Great. I hope it's that simple. I'd rather wait a bit for Mathias Clasen to comment. That seems polite, considering that he committed it.
IIRC, the check may not be simply removed, signal emission will set return value to default FALSE which is wrong in that context (I don't mean check shouldn't be removed at all, just saying it's not as simple as select-and-delete, IIRC. I may very well be wrong too).
I guess that the correct way to specify a default return value for a signal is to implement a default signal handler.
(In reply to comment #4) > I guess that the correct way to specify a default return value for a signal is > to implement a default signal handler. g_signal_emitv() can be used to specify a return value that'll be unaltered if no handler executed. for the g_signal_emit() call at hand though, the GSignal return value should default to FALSE if no handler is called.
I have reverted the change in GTK+. I'll leave it to bug #473923 to provide a corrected fix for its specific problem.

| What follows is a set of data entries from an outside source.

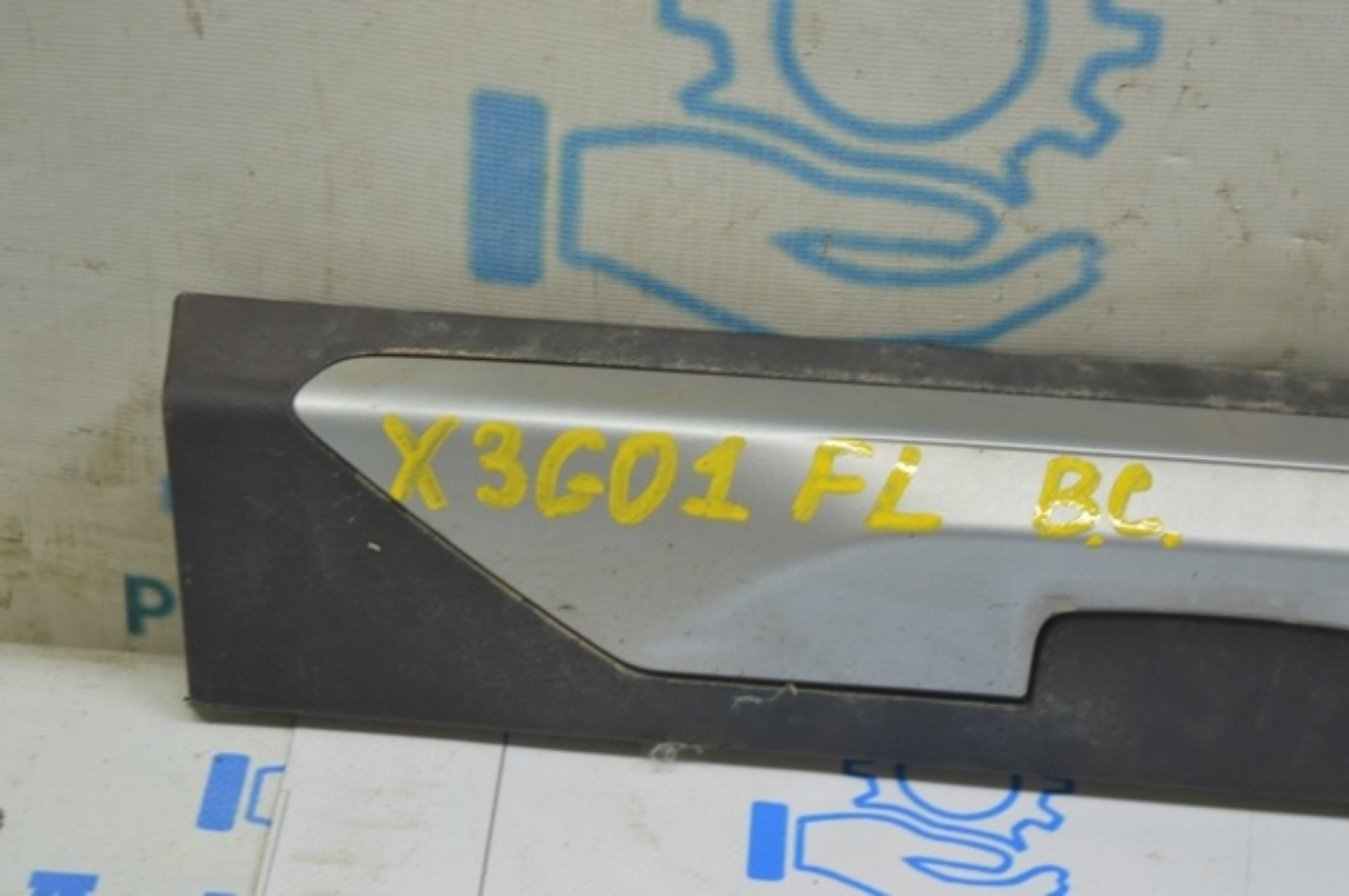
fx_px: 3088
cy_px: 448
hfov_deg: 24.6
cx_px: 674
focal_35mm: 82
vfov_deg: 16.5
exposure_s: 1/20
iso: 400
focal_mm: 55
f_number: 5.6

Sorry, I mean I'll leave it to #345345.
The check in question is weird and ugly, but it's not wrong. And here's what happens: 1) gtk has a bug: it totally ignores class hanlder. 2) gtkmm has a bug: it installs bogus class handler which returns a wrong value. Due to the gtk bug this gtkmm bug wasn't exposed. Possible solutions: 1) Fix gtk and gtkmm. Not plausible, as this bug entry demonstrates. 2) Document that the class signal handler won't work, and ignore it.
Please do this in the original #345345, so we don't have two bugs open for the same thing. In that bug, I request a test case for your original problem.

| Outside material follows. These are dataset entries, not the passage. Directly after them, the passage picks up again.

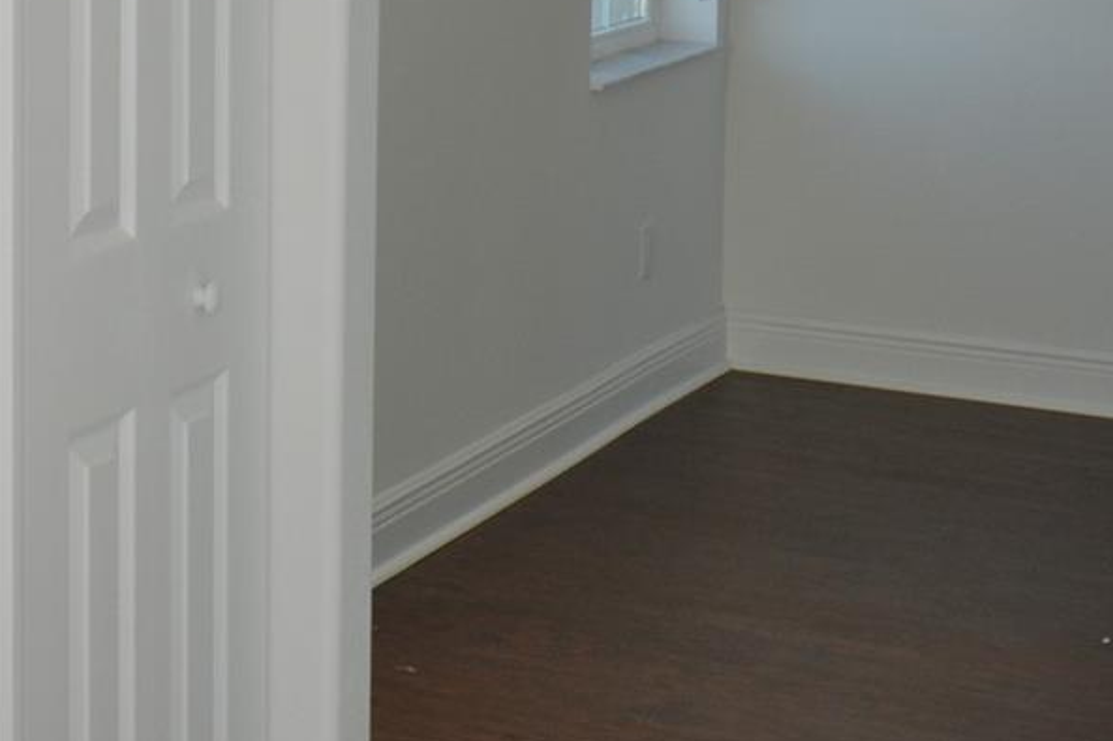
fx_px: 2751
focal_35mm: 89
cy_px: -49
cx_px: -282
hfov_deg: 21.0
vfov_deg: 15.0
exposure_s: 1/125
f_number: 4.5
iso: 320
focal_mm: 22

The original #345345 was fixed (and now re-created again, if I understand the comment #6 correctly). The comment about re-creating that bug is here, so I comment here. If that bug isn't going to be fixed, these two are closed and everybody is happy. If that bug is going to be fixed (namely, if the default signal handler is taken into account, and return value of FALSE means "keep emitting paginate" as it happens with callbacks), then you got this #482089.
#345345 has been reopened, because its patch was reverted. Again, please discuss that bug there.